Junto a los cuatro evangelios canónicos surgieron en las comunidades cristianas primitivas los evangelios apócrifos (lit.: escondido aparte, sustraído a la vista, secreto) que intentan colmar las lagunas que presentan los evangelios canónicos, centrándose principalmente en la infancia y la pasión de Jesús. Los apócrifos reflejan la teología popular del tiempo y delatan con frecuencia tendencias gnósticas. Algunos de ellos están datados en torno al siglo II, entre los que destacan el Evangelio de Tomás, el Evangelio de los Nazarenos y los de los Hebreos, los Egipcios y los Ebionitas, así como el de Pedro o el Protoevangelio de Santiago. Otros como la Dormición de María, la Historia de José el Carpintero y el Evangelio árabe de la infancia están datados a partir del siglo IV. Esta literatura evangélica apócrifa, que contiene en rarísimas ocasiones palabras auténticas de Jesús, es muy interesante, no obstante, para la reconstrucción de la evolución del pensamiento cristiano en los primeros siglos del cristianismo, mostrándose éste desde los inicios como un movimiento sumamente plural. La iglesia primitiva, sin embargo, no aceptó estos libros como literatura inspirada y, por esto, no quedaron incluidos en el canon o lista de libros del Nuevo Testamento.
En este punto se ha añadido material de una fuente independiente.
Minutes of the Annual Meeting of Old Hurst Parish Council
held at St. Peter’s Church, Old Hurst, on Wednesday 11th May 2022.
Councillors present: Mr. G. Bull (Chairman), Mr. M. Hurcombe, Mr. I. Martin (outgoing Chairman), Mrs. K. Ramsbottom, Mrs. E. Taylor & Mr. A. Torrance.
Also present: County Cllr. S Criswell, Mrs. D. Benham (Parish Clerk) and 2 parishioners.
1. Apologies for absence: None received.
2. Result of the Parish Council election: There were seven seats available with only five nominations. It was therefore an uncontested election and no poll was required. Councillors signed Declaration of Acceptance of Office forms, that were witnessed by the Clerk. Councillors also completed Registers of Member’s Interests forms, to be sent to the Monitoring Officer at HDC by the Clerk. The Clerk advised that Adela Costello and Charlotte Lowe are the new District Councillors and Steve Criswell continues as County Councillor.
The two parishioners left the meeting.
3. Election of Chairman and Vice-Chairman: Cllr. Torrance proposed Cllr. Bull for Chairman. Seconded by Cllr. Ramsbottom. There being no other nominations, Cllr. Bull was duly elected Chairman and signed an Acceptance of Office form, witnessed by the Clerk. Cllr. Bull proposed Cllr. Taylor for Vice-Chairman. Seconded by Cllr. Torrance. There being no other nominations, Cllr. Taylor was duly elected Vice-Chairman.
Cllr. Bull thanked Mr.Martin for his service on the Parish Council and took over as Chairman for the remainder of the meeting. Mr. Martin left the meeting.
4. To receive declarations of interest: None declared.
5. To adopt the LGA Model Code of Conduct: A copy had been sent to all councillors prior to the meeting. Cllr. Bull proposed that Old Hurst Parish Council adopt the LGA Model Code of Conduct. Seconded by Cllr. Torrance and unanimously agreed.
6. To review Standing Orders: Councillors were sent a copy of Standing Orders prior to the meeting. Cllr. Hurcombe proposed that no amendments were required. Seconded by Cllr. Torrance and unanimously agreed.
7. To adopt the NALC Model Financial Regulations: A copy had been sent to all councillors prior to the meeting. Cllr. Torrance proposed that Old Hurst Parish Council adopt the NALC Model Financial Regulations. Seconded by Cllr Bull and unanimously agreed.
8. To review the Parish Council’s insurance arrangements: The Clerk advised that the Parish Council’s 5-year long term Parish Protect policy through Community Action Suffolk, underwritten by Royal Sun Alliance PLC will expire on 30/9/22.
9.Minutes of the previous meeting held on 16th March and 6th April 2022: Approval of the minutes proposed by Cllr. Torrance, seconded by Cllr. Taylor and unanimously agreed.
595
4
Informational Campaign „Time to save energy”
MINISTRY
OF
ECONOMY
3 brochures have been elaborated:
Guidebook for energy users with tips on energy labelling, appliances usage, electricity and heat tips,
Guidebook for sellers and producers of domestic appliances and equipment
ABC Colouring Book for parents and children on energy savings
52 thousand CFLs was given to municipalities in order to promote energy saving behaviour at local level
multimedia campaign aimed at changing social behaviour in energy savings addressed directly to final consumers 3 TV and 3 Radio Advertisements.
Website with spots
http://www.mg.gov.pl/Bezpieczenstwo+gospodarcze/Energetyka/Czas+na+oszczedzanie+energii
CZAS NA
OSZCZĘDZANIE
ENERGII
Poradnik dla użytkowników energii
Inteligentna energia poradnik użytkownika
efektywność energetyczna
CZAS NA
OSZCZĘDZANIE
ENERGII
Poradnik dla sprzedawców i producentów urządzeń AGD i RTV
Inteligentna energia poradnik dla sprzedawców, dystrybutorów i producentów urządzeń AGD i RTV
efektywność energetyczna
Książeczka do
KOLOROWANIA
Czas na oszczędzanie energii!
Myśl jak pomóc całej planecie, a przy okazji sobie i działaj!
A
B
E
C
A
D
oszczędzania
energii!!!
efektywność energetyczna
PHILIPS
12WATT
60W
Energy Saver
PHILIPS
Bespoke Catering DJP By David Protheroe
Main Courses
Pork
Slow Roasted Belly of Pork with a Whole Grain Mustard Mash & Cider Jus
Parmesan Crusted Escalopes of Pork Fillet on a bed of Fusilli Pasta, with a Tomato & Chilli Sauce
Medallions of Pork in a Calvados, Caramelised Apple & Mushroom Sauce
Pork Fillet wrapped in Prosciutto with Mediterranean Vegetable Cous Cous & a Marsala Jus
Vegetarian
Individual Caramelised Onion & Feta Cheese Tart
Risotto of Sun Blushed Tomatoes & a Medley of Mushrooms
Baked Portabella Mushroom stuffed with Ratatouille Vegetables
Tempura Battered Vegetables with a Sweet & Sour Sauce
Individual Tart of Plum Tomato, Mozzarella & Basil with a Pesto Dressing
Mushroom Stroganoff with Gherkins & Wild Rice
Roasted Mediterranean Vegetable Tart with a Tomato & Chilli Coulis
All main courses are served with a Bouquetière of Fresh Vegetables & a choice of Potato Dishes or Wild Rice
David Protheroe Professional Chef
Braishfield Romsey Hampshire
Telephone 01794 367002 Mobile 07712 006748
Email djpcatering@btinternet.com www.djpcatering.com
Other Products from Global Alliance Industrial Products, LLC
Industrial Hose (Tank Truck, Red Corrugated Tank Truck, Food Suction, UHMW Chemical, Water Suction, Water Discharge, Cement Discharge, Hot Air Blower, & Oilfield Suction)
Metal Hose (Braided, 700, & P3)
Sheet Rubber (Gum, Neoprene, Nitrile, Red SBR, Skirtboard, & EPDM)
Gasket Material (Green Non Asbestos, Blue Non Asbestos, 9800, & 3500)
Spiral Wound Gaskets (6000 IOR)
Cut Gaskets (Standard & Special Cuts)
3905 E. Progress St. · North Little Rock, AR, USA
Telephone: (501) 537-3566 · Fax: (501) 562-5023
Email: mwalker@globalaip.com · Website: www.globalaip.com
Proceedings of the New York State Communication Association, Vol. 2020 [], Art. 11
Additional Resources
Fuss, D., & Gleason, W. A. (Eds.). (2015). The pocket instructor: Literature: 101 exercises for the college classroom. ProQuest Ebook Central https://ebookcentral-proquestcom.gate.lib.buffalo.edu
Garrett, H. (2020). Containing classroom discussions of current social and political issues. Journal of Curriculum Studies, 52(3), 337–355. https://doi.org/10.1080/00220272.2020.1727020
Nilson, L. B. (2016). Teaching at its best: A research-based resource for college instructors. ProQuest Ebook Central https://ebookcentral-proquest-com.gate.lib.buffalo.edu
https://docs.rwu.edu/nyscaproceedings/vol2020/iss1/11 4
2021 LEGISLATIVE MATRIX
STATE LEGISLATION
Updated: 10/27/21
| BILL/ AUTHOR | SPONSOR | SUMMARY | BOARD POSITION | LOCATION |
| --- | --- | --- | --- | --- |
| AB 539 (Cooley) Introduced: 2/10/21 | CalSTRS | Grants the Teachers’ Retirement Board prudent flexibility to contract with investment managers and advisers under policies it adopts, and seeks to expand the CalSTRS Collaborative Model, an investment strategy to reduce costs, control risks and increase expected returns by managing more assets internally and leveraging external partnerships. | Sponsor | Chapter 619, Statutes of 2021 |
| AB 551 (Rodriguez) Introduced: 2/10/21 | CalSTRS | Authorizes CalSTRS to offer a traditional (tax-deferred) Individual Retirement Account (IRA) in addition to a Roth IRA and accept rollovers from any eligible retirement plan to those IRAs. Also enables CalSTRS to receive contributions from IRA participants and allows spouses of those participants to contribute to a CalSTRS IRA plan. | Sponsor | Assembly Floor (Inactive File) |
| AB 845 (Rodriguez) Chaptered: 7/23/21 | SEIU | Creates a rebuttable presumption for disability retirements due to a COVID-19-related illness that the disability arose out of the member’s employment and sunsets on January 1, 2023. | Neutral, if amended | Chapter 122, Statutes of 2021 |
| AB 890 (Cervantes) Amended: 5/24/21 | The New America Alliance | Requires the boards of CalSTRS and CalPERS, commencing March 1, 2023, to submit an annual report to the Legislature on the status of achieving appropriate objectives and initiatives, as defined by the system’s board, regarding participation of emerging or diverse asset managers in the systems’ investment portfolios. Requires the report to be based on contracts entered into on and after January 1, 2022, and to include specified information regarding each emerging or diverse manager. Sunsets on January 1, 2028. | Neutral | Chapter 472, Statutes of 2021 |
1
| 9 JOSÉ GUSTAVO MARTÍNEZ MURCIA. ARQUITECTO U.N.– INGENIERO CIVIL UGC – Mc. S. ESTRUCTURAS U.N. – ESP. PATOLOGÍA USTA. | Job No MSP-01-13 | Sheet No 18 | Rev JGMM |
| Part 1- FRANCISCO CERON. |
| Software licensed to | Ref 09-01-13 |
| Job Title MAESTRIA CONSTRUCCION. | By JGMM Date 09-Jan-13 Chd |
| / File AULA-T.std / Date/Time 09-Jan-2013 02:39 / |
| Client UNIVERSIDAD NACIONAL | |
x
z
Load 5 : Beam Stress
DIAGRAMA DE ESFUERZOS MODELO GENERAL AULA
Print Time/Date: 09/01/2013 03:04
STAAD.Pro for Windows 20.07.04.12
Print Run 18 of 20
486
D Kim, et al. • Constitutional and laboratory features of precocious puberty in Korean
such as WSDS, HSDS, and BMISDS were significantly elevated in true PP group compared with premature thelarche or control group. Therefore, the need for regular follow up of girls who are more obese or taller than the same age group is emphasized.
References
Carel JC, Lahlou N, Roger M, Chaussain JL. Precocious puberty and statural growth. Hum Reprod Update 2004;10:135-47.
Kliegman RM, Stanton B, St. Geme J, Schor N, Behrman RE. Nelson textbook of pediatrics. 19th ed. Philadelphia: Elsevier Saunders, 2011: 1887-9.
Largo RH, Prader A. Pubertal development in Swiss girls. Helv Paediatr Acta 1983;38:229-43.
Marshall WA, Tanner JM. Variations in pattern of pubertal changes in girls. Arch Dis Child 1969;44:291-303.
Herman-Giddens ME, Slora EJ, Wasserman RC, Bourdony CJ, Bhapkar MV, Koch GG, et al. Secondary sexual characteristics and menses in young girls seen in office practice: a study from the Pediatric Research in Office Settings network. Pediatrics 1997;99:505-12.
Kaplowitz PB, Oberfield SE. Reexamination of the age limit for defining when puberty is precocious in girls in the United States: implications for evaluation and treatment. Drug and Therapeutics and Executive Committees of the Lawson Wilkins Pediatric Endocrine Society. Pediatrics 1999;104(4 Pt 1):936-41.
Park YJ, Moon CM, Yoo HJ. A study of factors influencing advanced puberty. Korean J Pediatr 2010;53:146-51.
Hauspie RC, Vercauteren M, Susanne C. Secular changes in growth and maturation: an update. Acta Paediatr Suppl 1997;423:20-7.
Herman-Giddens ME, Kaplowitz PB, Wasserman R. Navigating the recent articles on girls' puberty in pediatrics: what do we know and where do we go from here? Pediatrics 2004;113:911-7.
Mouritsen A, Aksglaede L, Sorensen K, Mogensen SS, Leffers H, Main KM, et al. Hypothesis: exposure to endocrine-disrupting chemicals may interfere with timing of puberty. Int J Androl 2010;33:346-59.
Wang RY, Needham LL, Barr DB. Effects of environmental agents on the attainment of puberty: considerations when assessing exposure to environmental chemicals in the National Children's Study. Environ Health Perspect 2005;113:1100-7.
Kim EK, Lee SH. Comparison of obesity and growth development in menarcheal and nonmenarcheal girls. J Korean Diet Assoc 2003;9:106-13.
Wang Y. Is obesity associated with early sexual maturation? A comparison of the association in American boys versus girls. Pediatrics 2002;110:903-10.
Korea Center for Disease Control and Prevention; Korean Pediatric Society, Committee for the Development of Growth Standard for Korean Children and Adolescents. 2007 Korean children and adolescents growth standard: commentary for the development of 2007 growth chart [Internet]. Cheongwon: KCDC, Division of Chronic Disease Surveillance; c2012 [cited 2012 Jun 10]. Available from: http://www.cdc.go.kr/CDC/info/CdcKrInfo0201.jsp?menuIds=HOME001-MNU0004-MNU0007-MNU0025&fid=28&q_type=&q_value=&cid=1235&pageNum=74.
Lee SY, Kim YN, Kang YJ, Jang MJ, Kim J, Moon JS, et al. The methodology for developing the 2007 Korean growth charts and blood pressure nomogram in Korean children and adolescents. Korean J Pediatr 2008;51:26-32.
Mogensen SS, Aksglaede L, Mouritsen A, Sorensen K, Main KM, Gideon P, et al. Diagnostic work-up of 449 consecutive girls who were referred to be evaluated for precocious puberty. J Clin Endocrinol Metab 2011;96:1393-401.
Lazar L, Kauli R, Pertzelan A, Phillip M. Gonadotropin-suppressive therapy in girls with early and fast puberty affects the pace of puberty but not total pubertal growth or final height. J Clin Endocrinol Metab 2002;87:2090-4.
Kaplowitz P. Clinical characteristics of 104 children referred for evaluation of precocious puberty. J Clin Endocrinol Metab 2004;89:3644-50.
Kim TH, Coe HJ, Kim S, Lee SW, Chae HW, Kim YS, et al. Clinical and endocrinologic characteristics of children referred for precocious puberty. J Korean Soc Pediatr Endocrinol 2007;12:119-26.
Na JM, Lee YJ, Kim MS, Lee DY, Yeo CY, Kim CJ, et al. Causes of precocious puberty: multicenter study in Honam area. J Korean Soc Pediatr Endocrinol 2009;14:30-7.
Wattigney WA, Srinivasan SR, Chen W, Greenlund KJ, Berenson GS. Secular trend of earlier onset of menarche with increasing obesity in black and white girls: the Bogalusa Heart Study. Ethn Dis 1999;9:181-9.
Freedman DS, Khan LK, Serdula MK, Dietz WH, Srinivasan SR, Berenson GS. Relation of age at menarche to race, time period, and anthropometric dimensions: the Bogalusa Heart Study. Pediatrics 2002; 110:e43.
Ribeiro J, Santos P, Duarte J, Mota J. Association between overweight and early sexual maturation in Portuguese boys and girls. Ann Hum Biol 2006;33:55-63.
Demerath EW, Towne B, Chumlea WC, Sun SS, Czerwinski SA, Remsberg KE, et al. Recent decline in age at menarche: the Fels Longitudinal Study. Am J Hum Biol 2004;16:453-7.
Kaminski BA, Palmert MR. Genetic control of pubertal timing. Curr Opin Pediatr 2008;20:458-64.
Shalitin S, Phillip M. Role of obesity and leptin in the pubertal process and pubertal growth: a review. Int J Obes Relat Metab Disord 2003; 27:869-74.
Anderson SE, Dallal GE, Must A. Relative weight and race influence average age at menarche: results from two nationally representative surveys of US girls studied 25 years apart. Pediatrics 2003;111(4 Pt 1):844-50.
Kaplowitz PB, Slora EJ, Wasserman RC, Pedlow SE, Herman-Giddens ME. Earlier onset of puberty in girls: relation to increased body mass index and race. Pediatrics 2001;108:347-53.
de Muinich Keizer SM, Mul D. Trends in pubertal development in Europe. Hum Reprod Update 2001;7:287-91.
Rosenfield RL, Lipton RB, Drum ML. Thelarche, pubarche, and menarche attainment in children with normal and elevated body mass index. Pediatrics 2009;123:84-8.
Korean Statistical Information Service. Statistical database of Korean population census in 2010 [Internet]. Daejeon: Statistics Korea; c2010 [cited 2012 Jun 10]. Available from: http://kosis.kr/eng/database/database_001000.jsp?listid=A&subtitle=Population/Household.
Bibliografía: U. Becker, “Evangelio” en L. Coenen, E. Beyreuther, H. Bietenhard, Theologisches Begriffslexikon zum Neuen Testament, Brockhaus 1971 (trad. española, Sígueme, Salamanca 1980); R. Fabris, “Vangelo” y R. Fusco, “Vangeli” en P. Rossano, G. Ravasi, A. Girlanda, Nuovo Dizionario di Teologia Biblica, Paoline, Milán 1988; A. Piñero - J. Peláez, Nuevo Testamento. Introducción al estudio de los primeros escritos cristianos, El Almendro, Córdoba 1995; J. Mateos- L. A. Schökel, Nuevo Testamento, Cristiandad, Madrid 21987.